TJX, the parent company of a discount retail chain that includes TJ Maxx and Marshalls stores says it learned of a security breach involving the theft of 45 million credit and debit card numbers last December. But documents filed by Florida investigators claim the company was aware that its computer system had been compromised nearly nine months earlier. Security experts say the timing is important because an earlier warning would have given customers more time to protect themselves in what is now believed to be the largest theft of consumer data in U.S. history. VOA's Mil Arcega reports.
The TJX Companies, which owns about 2,500 stores in the United States, says most of the stolen information was of no use to thieves. TJX says when the thefts were discovered – nearly three-quarters of the data had expired and some of the card numbers had been electronically masked.
But that was little comfort for some customers of the discount chain. "I don't feel secure shopping at T.J.Maxx with credit any more. Cash only, " says one shopper. Another says "It's not worth it. You save a little but the risk is way too high."
Officials say hackers broke into the company's computers at two sites: The TJX headquarters in Framingham, Massachusetts, and an office in Watford, England. For two years, the hackers downloaded personal information from millions of credit and debit cardholders. Former prosecutor Mark Rasch blames TJX.
"The bad guys got in and owned them,” he says. “They had their encrypted data, they had their credit card data. And it is hard to believe they could have done that if somebody hadn't messed up at TJX."
The thefts came to light after the arrest of several people at a Florida Walmart. Investigators don't believe the group committed the thefts, but they say that they may have used stolen card numbers to buy $1 million worth of gift certificates.
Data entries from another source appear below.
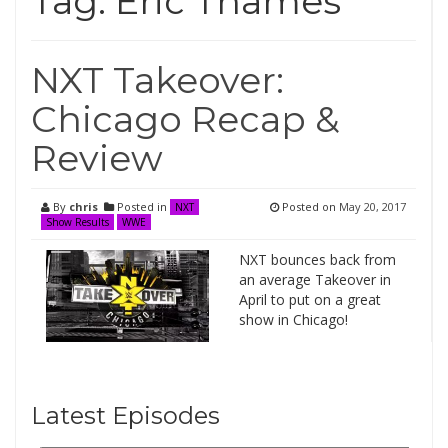
Tag:
Eric Thames
NXT Takeover:
Chicago Recap &
Review
By
chris
Posted in
Posted on
May 20, 2017
NXT
Show Results
WWE
NXT bounces back from
an average Takeover in
April to put on a great
show in Chicago!
Latest Episodes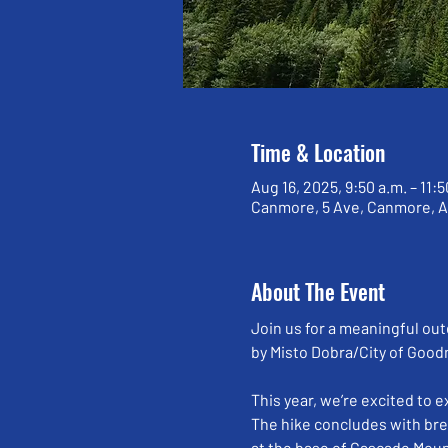
Time & Location
Aug 16, 2025, 9:50 a.m. – 11:5
Canmore, 5 Ave, Canmore, 
About The Event
Join us for a meaningful out
by Misto Dobra/City of Good
This year, we’re excited to 
The hike concludes with bre
at the base of Cascade Moun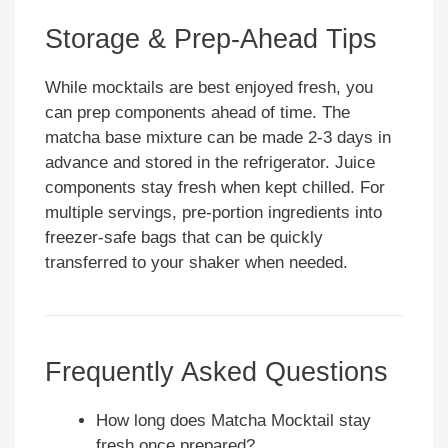
Storage & Prep-Ahead Tips
While mocktails are best enjoyed fresh, you
can prep components ahead of time. The
matcha base mixture can be made 2-3 days in
advance and stored in the refrigerator. Juice
components stay fresh when kept chilled. For
multiple servings, pre-portion ingredients into
freezer-safe bags that can be quickly
transferred to your shaker when needed.
Frequently Asked Questions
How long does Matcha Mocktail stay
fresh once prepared?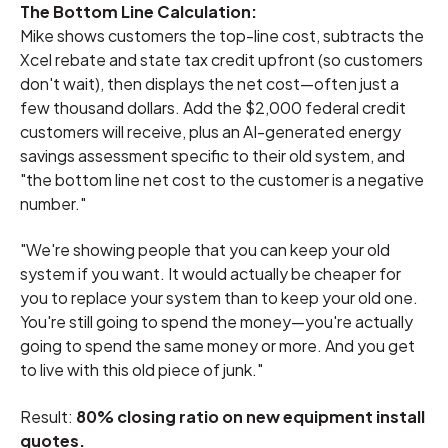
The Bottom Line Calculation:
Mike shows customers the top-line cost, subtracts the
Xcel rebate and state tax credit upfront (so customers
don't wait), then displays the net cost—often just a
few thousand dollars. Add the $2,000 federal credit
customers will receive, plus an AI-generated energy
savings assessment specific to their old system, and
"the bottom line net cost to the customer is a negative
number."
"We're showing people that you can keep your old
system if you want. It would actually be cheaper for
you to replace your system than to keep your old one.
You're still going to spend the money—you're actually
going to spend the same money or more. And you get
to live with this old piece of junk."
Result:
80% closing ratio on new equipment install
quotes.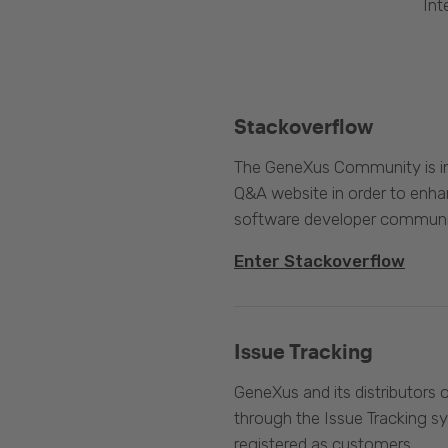
Int
Stackoverflow
The GeneXus Community is int
Q&A website in order to enha
software developer communi
Enter Stackoverflow
Issue Tracking
GeneXus and its distributors 
through the Issue Tracking s
registered as customers.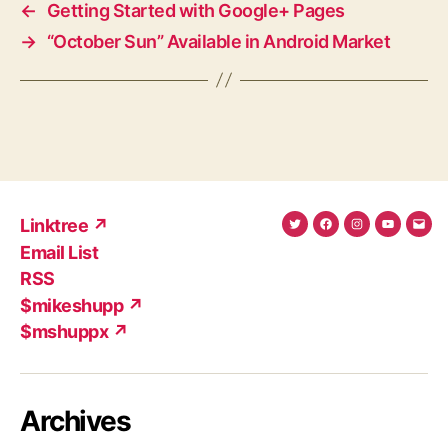
←
Getting Started with Google+ Pages
→
“October Sun” Available in Android Market
Linktree ↗
Twitter
Facebook
Instagram
YouTub
Ema
Email List
(X)
Add
RSS
$mikeshupp ↗
$mshuppx ↗
Archives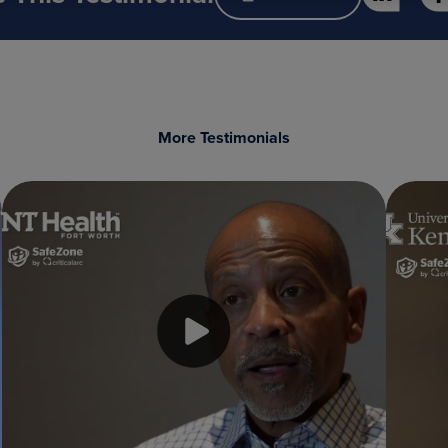
More Testimonials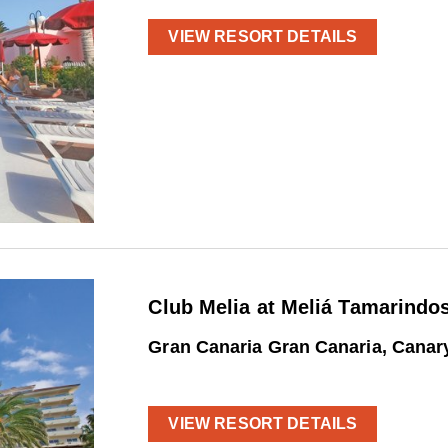
VIEW RESORT DETAILS
Club Melia at Meliá Tamarindo
Gran Canaria Gran Canaria, Canar
VIEW RESORT DETAILS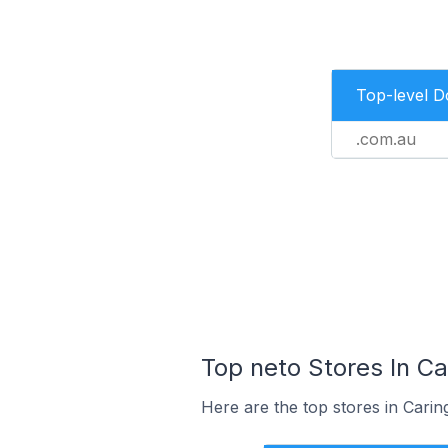
Top-level 
.com.au
Top neto Stores In Ca
Here are the top stores in Carin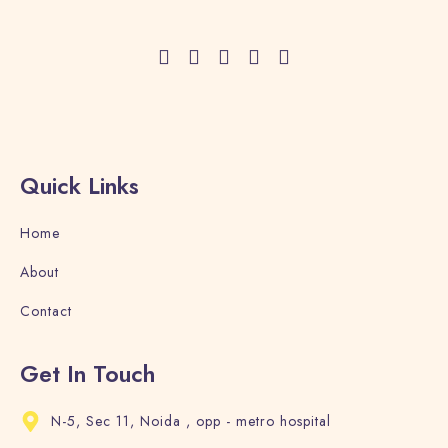
Adults
Children
1
0
Search
Quick Links
Home
About
Contact
Get In Touch
N-5, Sec 11, Noida , opp - metro hospital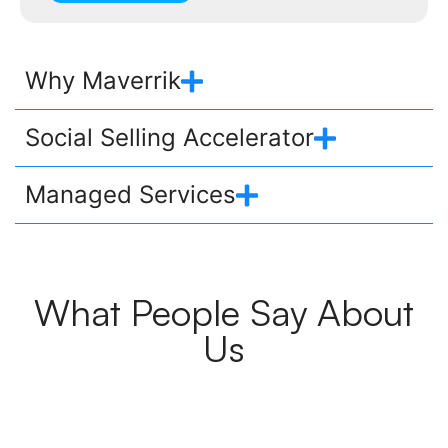
Why Maverrik
Social Selling Accelerator
Managed Services
What People Say About
Us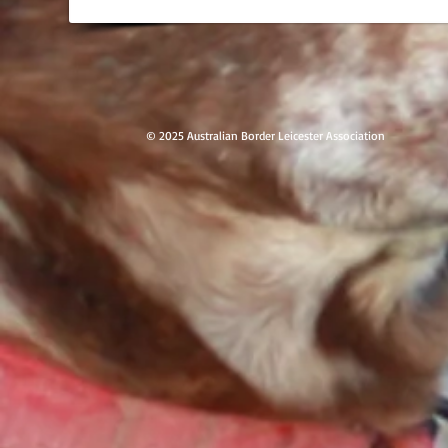
© 2025 Australian Border Leicester Ass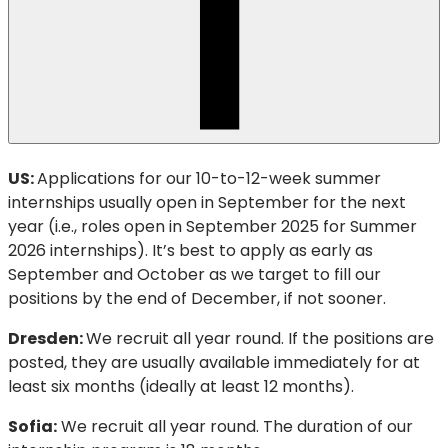
US:
Applications for our 10-to-12-week summer
internships usually open in September for the next
year (i.e., roles open in September 2025 for Summer
2026 internships). It’s best to apply as early as
September and October as we target to fill our
positions by the end of December, if not sooner.
Dresden:
We recruit all year round. If the positions are
posted, they are usually available immediately for at
least six months (ideally at least 12 months).
Sofia:
We recruit all year round. The duration of our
Mike Vitas is the former head of the Federal Bureau of Investigation's Cyber Unit. He says the crooks are getting better.
"And the good guys are not doing a good enough job to bolster their defenses quickly enough to deal with the increasing attacks that they're seeing," he says.
The investigation is now looking at when the company knew about the security breach. Recent documents filed by Florida police suggest the company was aware that unauthorized software had been placed in its systems as early as March 2006. TJX officials say that information is incorrect.